== ASSIGNED TASK ==
A faithful transcription of all the records is required.

== INPUT DATA ==

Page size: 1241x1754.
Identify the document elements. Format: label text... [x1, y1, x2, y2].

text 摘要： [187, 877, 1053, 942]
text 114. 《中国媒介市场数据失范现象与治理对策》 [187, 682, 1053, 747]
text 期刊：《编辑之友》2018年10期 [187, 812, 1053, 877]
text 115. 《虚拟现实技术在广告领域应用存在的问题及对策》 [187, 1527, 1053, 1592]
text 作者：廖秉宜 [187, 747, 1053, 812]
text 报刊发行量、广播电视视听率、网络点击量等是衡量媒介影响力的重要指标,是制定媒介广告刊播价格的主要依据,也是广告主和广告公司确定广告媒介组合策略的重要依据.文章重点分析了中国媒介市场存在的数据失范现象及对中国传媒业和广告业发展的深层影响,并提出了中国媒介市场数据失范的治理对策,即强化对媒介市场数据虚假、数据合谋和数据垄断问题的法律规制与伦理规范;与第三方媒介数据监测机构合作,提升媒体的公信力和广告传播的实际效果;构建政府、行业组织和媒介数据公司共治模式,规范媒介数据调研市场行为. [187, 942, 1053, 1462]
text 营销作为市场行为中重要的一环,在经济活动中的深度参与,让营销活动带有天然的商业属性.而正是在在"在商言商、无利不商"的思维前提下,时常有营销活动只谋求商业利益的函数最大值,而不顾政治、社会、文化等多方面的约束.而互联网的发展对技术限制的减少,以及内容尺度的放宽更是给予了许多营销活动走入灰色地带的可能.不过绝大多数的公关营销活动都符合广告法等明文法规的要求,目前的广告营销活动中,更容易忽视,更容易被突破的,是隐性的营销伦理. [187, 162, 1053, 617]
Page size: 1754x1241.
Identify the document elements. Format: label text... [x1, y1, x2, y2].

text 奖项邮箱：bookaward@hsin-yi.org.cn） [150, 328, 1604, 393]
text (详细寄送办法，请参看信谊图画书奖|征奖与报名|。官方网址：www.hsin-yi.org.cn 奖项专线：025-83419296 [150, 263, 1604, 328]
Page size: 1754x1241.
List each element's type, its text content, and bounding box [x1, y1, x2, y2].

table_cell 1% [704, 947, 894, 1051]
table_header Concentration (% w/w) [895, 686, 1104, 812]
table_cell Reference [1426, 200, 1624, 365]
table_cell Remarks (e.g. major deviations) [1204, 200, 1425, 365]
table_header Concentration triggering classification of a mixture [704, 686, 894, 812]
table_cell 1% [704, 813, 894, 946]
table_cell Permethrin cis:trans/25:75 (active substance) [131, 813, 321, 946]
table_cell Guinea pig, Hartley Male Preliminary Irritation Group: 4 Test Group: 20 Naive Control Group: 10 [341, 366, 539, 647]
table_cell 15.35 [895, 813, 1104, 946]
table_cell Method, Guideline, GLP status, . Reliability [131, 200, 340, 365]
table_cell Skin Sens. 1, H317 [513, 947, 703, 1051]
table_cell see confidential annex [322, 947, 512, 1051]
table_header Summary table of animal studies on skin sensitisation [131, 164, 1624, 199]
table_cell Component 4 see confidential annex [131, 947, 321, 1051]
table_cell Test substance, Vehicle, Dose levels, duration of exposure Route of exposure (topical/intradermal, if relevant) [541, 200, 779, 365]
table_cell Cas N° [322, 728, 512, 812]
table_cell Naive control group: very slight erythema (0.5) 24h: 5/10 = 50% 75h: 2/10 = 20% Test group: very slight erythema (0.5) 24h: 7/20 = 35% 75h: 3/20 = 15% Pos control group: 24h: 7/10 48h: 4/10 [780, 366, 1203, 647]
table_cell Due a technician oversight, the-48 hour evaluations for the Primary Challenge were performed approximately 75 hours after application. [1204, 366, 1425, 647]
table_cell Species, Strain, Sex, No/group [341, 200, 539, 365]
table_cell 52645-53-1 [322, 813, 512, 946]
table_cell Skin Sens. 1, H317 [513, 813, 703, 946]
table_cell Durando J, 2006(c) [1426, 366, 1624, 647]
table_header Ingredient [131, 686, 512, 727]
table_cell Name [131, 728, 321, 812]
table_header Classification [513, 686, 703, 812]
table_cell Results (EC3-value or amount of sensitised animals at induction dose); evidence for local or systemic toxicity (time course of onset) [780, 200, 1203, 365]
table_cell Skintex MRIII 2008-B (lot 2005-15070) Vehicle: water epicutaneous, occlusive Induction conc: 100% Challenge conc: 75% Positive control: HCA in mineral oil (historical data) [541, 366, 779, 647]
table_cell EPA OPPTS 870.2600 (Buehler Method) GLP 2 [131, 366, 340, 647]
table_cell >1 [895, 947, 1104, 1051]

== RESPONSE AREA ==
Page size: 1241x1754.
Identify the document elements. Format: label text... [x1, y1, x2, y2].

text 摘要： [187, 877, 1053, 942]
text 114. 《中国媒介市场数据失范现象与治理对策》 [187, 682, 1053, 747]
text 期刊：《编辑之友》2018年10期 [187, 812, 1053, 877]
text 115. 《虚拟现实技术在广告领域应用存在的问题及对策》 [187, 1527, 1053, 1592]
text 作者：廖秉宜 [187, 747, 1053, 812]
text 报刊发行量、广播电视视听率、网络点击量等是衡量媒介影响力的重要指标,是制定媒介广告刊播价格的主要依据,也是广告主和广告公司确定广告媒介组合策略的重要依据.文章重点分析了中国媒介市场存在的数据失范现象及对中国传媒业和广告业发展的深层影响,并提出了中国媒介市场数据失范的治理对策,即强化对媒介市场数据虚假、数据合谋和数据垄断问题的法律规制与伦理规范;与第三方媒介数据监测机构合作,提升媒体的公信力和广告传播的实际效果;构建政府、行业组织和媒介数据公司共治模式,规范媒介数据调研市场行为. [187, 942, 1053, 1462]
text 营销作为市场行为中重要的一环,在经济活动中的深度参与,让营销活动带有天然的商业属性.而正是在在"在商言商、无利不商"的思维前提下,时常有营销活动只谋求商业利益的函数最大值,而不顾政治、社会、文化等多方面的约束.而互联网的发展对技术限制的减少,以及内容尺度的放宽更是给予了许多营销活动走入灰色地带的可能.不过绝大多数的公关营销活动都符合广告法等明文法规的要求,目前的广告营销活动中,更容易忽视,更容易被突破的,是隐性的营销伦理. [187, 162, 1053, 617]
Page size: 1754x1241.
Identify the document elements. Format: label text... [x1, y1, x2, y2].

text 奖项邮箱：bookaward@hsin-yi.org.cn） [150, 328, 1604, 393]
text (详细寄送办法，请参看信谊图画书奖|征奖与报名|。官方网址：www.hsin-yi.org.cn 奖项专线：025-83419296 [150, 263, 1604, 328]
Page size: 1754x1241.
List each element's type, its text content, and bounding box [x1, y1, x2, y2].

table_cell 1% [704, 947, 894, 1051]
table_header Concentration (% w/w) [895, 686, 1104, 812]
table_cell Reference [1426, 200, 1624, 365]
table_cell Remarks (e.g. major deviations) [1204, 200, 1425, 365]
table_header Concentration triggering classification of a mixture [704, 686, 894, 812]
table_cell 1% [704, 813, 894, 946]
table_cell Permethrin cis:trans/25:75 (active substance) [131, 813, 321, 946]
table_cell Guinea pig, Hartley Male Preliminary Irritation Group: 4 Test Group: 20 Naive Control Group: 10 [341, 366, 539, 647]
table_cell 15.35 [895, 813, 1104, 946]
table_cell Method, Guideline, GLP status, . Reliability [131, 200, 340, 365]
table_cell Skin Sens. 1, H317 [513, 947, 703, 1051]
table_cell see confidential annex [322, 947, 512, 1051]
table_header Summary table of animal studies on skin sensitisation [131, 164, 1624, 199]
table_cell Component 4 see confidential annex [131, 947, 321, 1051]
table_cell Test substance, Vehicle, Dose levels, duration of exposure Route of exposure (topical/intradermal, if relevant) [541, 200, 779, 365]
table_cell Cas N° [322, 728, 512, 812]
table_cell Naive control group: very slight erythema (0.5) 24h: 5/10 = 50% 75h: 2/10 = 20% Test group: very slight erythema (0.5) 24h: 7/20 = 35% 75h: 3/20 = 15% Pos control group: 24h: 7/10 48h: 4/10 [780, 366, 1203, 647]
table_cell Due a technician oversight, the-48 hour evaluations for the Primary Challenge were performed approximately 75 hours after application. [1204, 366, 1425, 647]
table_cell Species, Strain, Sex, No/group [341, 200, 539, 365]
table_cell 52645-53-1 [322, 813, 512, 946]
table_cell Skin Sens. 1, H317 [513, 813, 703, 946]
table_cell Durando J, 2006(c) [1426, 366, 1624, 647]
table_header Ingredient [131, 686, 512, 727]
table_cell Name [131, 728, 321, 812]
table_header Classification [513, 686, 703, 812]
table_cell Results (EC3-value or amount of sensitised animals at induction dose); evidence for local or systemic toxicity (time course of onset) [780, 200, 1203, 365]
table_cell Skintex MRIII 2008-B (lot 2005-15070) Vehicle: water epicutaneous, occlusive Induction conc: 100% Challenge conc: 75% Positive control: HCA in mineral oil (historical data) [541, 366, 779, 647]
table_cell EPA OPPTS 870.2600 (Buehler Method) GLP 2 [131, 366, 340, 647]
table_cell >1 [895, 947, 1104, 1051]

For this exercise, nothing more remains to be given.